EXERCISE AIM:
Reproduce every record exactly as written.

RECORDS SUPPLIED:
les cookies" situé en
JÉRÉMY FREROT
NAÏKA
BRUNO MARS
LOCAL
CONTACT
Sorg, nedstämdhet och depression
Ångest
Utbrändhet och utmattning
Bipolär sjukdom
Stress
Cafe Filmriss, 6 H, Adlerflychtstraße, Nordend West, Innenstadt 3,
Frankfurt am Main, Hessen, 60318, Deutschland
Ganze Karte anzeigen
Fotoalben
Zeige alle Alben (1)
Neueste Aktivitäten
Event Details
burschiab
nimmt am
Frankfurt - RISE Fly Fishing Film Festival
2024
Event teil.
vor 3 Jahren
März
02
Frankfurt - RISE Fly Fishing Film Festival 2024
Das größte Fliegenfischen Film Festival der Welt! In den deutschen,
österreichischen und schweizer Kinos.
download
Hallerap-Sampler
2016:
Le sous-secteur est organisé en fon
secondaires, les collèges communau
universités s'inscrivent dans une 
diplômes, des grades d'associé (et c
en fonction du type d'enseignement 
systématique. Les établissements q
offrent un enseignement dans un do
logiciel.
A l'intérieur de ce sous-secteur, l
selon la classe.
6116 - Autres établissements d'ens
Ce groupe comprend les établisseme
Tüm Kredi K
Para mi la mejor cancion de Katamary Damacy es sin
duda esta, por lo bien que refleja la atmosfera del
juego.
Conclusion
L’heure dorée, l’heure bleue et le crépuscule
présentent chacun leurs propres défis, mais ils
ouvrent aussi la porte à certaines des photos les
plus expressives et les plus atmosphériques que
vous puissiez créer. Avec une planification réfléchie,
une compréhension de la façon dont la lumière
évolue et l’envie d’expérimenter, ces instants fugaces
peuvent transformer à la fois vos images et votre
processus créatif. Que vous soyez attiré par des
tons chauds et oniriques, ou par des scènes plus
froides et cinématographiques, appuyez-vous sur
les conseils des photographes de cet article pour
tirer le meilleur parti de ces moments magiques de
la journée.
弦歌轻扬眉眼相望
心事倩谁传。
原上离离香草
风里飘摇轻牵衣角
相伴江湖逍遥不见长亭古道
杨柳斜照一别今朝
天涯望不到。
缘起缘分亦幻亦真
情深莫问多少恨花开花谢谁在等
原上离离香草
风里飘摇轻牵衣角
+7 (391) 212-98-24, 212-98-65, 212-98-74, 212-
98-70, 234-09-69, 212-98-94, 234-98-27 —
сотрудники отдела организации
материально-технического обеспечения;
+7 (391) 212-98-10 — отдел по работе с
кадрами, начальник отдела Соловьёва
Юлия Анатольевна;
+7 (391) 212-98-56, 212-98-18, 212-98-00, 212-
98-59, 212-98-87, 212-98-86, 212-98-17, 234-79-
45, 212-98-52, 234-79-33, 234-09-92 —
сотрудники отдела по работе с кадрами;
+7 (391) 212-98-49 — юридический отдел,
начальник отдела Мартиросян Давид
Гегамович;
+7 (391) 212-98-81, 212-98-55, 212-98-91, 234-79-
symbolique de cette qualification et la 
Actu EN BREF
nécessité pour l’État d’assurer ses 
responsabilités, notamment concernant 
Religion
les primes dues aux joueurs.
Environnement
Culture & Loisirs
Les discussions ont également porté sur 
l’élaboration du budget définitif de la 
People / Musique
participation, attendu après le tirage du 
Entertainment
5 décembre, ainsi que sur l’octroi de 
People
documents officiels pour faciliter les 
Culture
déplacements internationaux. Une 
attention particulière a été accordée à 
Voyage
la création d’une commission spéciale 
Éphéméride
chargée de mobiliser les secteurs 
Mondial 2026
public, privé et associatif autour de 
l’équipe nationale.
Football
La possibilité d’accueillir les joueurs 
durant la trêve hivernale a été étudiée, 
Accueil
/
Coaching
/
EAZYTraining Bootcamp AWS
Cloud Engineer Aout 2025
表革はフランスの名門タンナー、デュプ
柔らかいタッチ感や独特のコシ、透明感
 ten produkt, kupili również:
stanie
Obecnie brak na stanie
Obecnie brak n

ANSWER FOR THE TASK:
les cookies" situé en
JÉRÉMY FREROT
NAÏKA
BRUNO MARS
LOCAL
CONTACT
Sorg, nedstämdhet och depression
Ångest
Utbrändhet och utmattning
Bipolär sjukdom
Stress
Cafe Filmriss, 6 H, Adlerflychtstraße, Nordend West, Innenstadt 3,
Frankfurt am Main, Hessen, 60318, Deutschland
Ganze Karte anzeigen
Fotoalben
Zeige alle Alben (1)
Neueste Aktivitäten
Event Details
burschiab
nimmt am
Frankfurt - RISE Fly Fishing Film Festival
2024
Event teil.
vor 3 Jahren
März
02
Frankfurt - RISE Fly Fishing Film Festival 2024
Das größte Fliegenfischen Film Festival der Welt! In den deutschen,
österreichischen und schweizer Kinos.
download
Hallerap-Sampler
2016:
Le sous-secteur est organisé en fon
secondaires, les collèges communau
universités s'inscrivent dans une 
diplômes, des grades d'associé (et c
en fonction du type d'enseignement 
systématique. Les établissements q
offrent un enseignement dans un do
logiciel.
A l'intérieur de ce sous-secteur, l
selon la classe.
6116 - Autres établissements d'ens
Ce groupe comprend les établisseme
Tüm Kredi K
Para mi la mejor cancion de Katamary Damacy es sin
duda esta, por lo bien que refleja la atmosfera del
juego.
Conclusion
L’heure dorée, l’heure bleue et le crépuscule
présentent chacun leurs propres défis, mais ils
ouvrent aussi la porte à certaines des photos les
plus expressives et les plus atmosphériques que
vous puissiez créer. Avec une planification réfléchie,
une compréhension de la façon dont la lumière
évolue et l’envie d’expérimenter, ces instants fugaces
peuvent transformer à la fois vos images et votre
processus créatif. Que vous soyez attiré par des
tons chauds et oniriques, ou par des scènes plus
froides et cinématographiques, appuyez-vous sur
les conseils des photographes de cet article pour
tirer le meilleur parti de ces moments magiques de
la journée.
弦歌轻扬眉眼相望
心事倩谁传。
原上离离香草
风里飘摇轻牵衣角
相伴江湖逍遥不见长亭古道
杨柳斜照一别今朝
天涯望不到。
缘起缘分亦幻亦真
情深莫问多少恨花开花谢谁在等
原上离离香草
风里飘摇轻牵衣角
+7 (391) 212-98-24, 212-98-65, 212-98-74, 212-
98-70, 234-09-69, 212-98-94, 234-98-27 —
сотрудники отдела организации
материально-технического обеспечения;
+7 (391) 212-98-10 — отдел по работе с
кадрами, начальник отдела Соловьёва
Юлия Анатольевна;
+7 (391) 212-98-56, 212-98-18, 212-98-00, 212-
98-59, 212-98-87, 212-98-86, 212-98-17, 234-79-
45, 212-98-52, 234-79-33, 234-09-92 —
сотрудники отдела по работе с кадрами;
+7 (391) 212-98-49 — юридический отдел,
начальник отдела Мартиросян Давид
Гегамович;
+7 (391) 212-98-81, 212-98-55, 212-98-91, 234-79-
symbolique de cette qualification et la 
Actu EN BREF
nécessité pour l’État d’assurer ses 
responsabilités, notamment concernant 
Religion
les primes dues aux joueurs.
Environnement
Culture & Loisirs
Les discussions ont également porté sur 
l’élaboration du budget définitif de la 
People / Musique
participation, attendu après le tirage du 
Entertainment
5 décembre, ainsi que sur l’octroi de 
People
documents officiels pour faciliter les 
Culture
déplacements internationaux. Une 
attention particulière a été accordée à 
Voyage
la création d’une commission spéciale 
Éphéméride
chargée de mobiliser les secteurs 
Mondial 2026
public, privé et associatif autour de 
l’équipe nationale.
Football
La possibilité d’accueillir les joueurs 
durant la trêve hivernale a été étudiée, 
Accueil
/
Coaching
/
EAZYTraining Bootcamp AWS
Cloud Engineer Aout 2025
表革はフランスの名門タンナー、デュプ
柔らかいタッチ感や独特のコシ、透明感
 ten produkt, kupili również:
stanie
Obecnie brak na stanie
Obecnie brak n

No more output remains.